Диалоги с Владимиром Спиваковым (Волков) - страница 131

Не хочется заканчивать разговор о «Моцарте и Сальери» на подобной ноте. Там все гениально, все пронизано музыкой:

Из наслаждений жизни
Одной любви музыка уступает,
Но и любовь мелодия…

Сколько возникает ассоциаций! И как еще не вспомнить кантовское удовлетворение красотой…


ВОЛКОВ: И как не вспомнить, что самая поэтичная часть Ветхого Завета называется «Песнь Песней».


СПИВАКОВ: В начале было Слово… Но если Слово произнести вслух, оно станет звуком, вибрацией, музыкой. Вот самая прочная связь музыки и литературы. Они происходят из одного – Божественного – источника.

Приведу неожиданный, парадоксальный пример. Очень люблю Чехова. Он для меня исключительно музыкален, наверное, самый музыкальный русский классик. Мало кто знает, что на родине, в Таганроге, отец его Павел Егорович был регентом церковного хора, а сам Антон Павлович мальчиком пел в хоре партию альта. Альт не ведет мелодию – мелодия в первых сопрано. И это не бас, который держит гармонию. Альтовый голос находится в середине, и это очень сложно петь.

В музыке в средних голосах у разных композиторов разная специфика. Моцарт потрясающе владел средними голосами. У него именно в средних голосах своеобразное движение, которое подчеркивает мелодию, а часто играет совершенно самостоятельную роль. Средний голос – своего рода цемент, он соединяет, сплавляет. Он составляет тело, основу, плоть. И тут я вижу связь – Чехов не писал о героях, о войнах, о громких события. Его писательская срединная интонация – как раз такая – срединная – партия. Обычные люди, вроде бы маленькие, незаметные. Простые чувства, обыденные ситуации, быт, будни, ровное действие, без революций – то самое, что составляет основу, внутреннее кровообращение жизни. Сама суть жизни.

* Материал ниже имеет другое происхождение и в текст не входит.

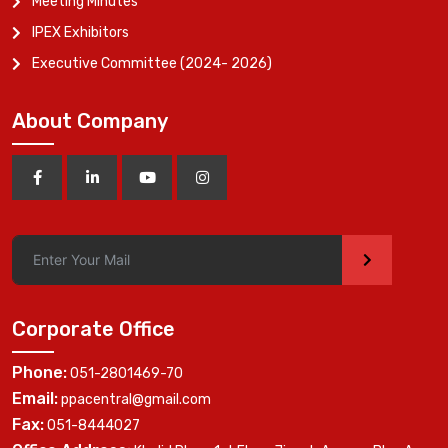
Meeting Minutes
IPEX Exhibitors
Executive Committee (2024- 2026)
About Company
>
Corporate Office
Phone:
051-2801469-70
Email:
ppacentral@gmail.com
Fax:
051-8444027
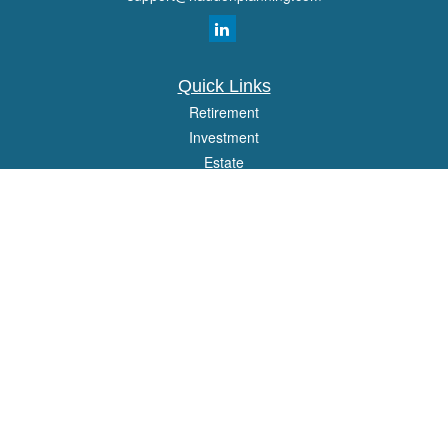
Quick Links
Retirement
Investment
Estate
Insurance
Tax
Money
Lifestyle
Latest Articles
All Videos
All Calculators
Osaic
Form CRS
Check the background of your financial professional on FINRA's
BrokerCheck
.
The content is developed from sources believed to be providing accurate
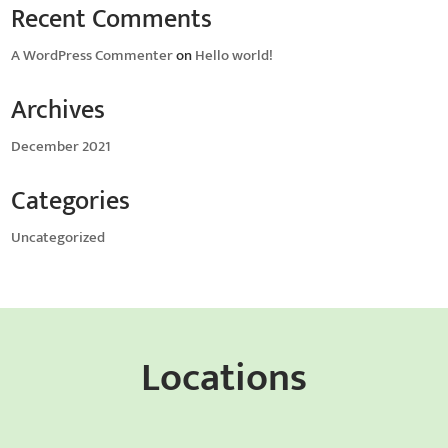
Recent Comments
A WordPress Commenter
on
Hello world!
Archives
December 2021
Categories
Uncategorized
Locations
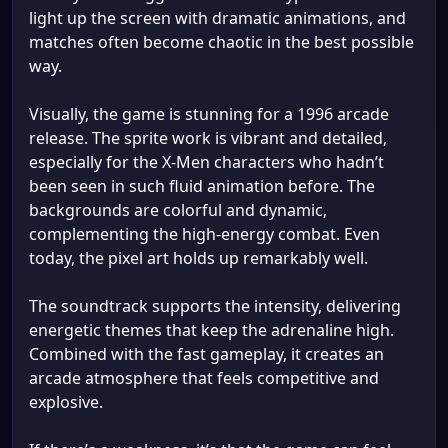
light up the screen with dramatic animations, and
matches often become chaotic in the best possible
way.
Visually, the game is stunning for a 1996 arcade
release. The sprite work is vibrant and detailed,
especially for the X-Men characters who hadn’t
been seen in such fluid animation before. The
backgrounds are colorful and dynamic,
complementing the high-energy combat. Even
today, the pixel art holds up remarkably well.
The soundtrack supports the intensity, delivering
energetic themes that keep the adrenaline high.
Combined with the fast gameplay, it creates an
arcade atmosphere that feels competitive and
explosive.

Я однажды провел эксперимент – попробовал прочитать «Три сестры» по репликам и ремаркам как партитуру.


ВОЛКОВ: Получилось?


СПИВАКОВ: Да, получилось. Могу рассказать… Самое начало первого акта – Маша, задумавшись над книжкой, тихо насвистывает песню. Можно не обратить внимания как на незначительную деталь. Но у Чехова все имеет значение, все неслучайно. Книппер-Чехова вспоминала о замечании Антона Павловича на репетиции (разговор, кажется, касался доктора Астрова из «Дяди Вани»), что человек, когда носит в себе горе, – насвистывает. Насвистывает – когда больно, когда страдает. В этой сцене пока все хорошо, Тузенбах еще жив, брат Андрей еще играет на скрипке, сестры полны надежд, строят планы уехать в Москву – ничто не предвещает трагедии. Кроме этого тихого, случайного вроде бы свиста. В нем предвестие, знак.